Another former pupil, Douglas Hiddleston, from Fortrose, remembers Lavery being treated “viciously” by pupils and staff. One of the few Protestants in the school, Hiddleston says he was also targeted. “Monk A grabbed me by the throat, pinned me up against the wall and called me a Proddy bastard,” he said.
Another pupil, who asked to remain anonymous, said Monk A “was the epitome of nastiness”. The man, who says he was once nearly drowned by fellow pupils while staff watched, also alleges that another monk was guilty of sexually predatory behaviour and tried to “groom” him. “Seediness pervaded the school,” he said.

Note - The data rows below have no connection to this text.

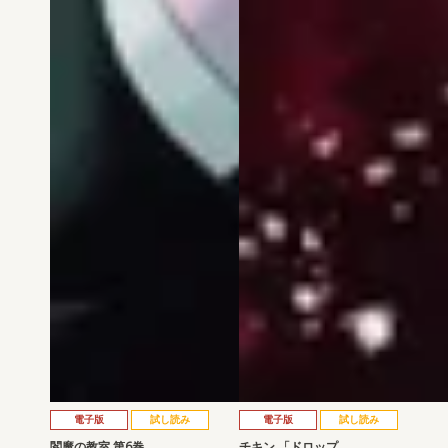
電子版
試し読み
電子版
試し読み
閻魔の教室 第6巻
チキン 「ドロップ…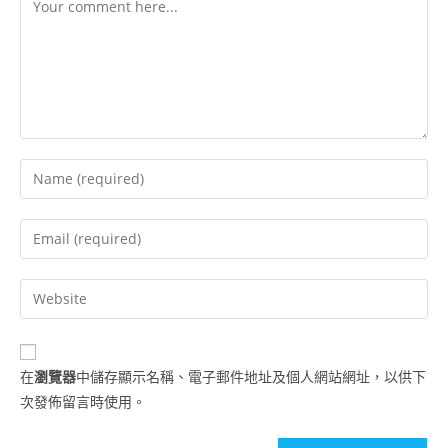
在
瀏覽器
中儲存顯示名稱、電子郵件地址及個人網站網址，以供下
次發佈留言時使用。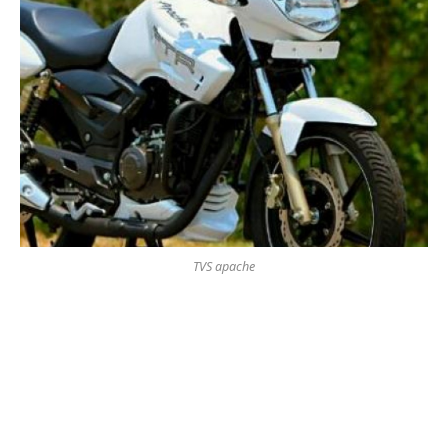
TVS apache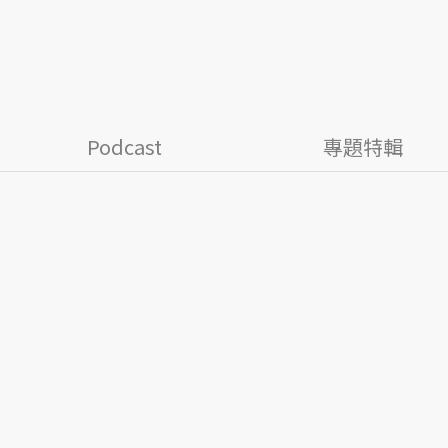
Podcast
專題特輯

The culture was similar for an earlier generation, according to some at the school in the 1960s. “I came close to suicide,” said Sean O’Donovan, who says he was bruised for five weeks after a birching. “I just couldn’t see an end to it.I tried using a rope, but it was too thin. It was very painful and, since I was trying to stop the pain, that made me think.”
William Wattie, who attended from 1959 to 1964 and became a headteacher, said: “Institutionalised bullying … I could never work out where the gentle carpenter of Nazareth fitted in.” He questioned “cuddling” by monks at the school’s feeder primary at Carlekemp in North Berwick, which has also been linked to abuse allegations. The Catholic church in Australia accepted abuse had been perpetrated by Father Aidan Duggan, a former teacher at both Carlekemp and Fort Augustus. Duggan died in 2004.
Fort Augustus monastery, which belonged to the English Congregation of Benedictines, also closed in 1998. The current Abbot President, Father Richard Yeo of Downside Abbey, admits former pupils have contacted him regarding the school. “I have heard allegations of both physical and sexual abuse which have disturbed me. If anyone comes forward to speak to me about this, I will try to be there for them,” he said.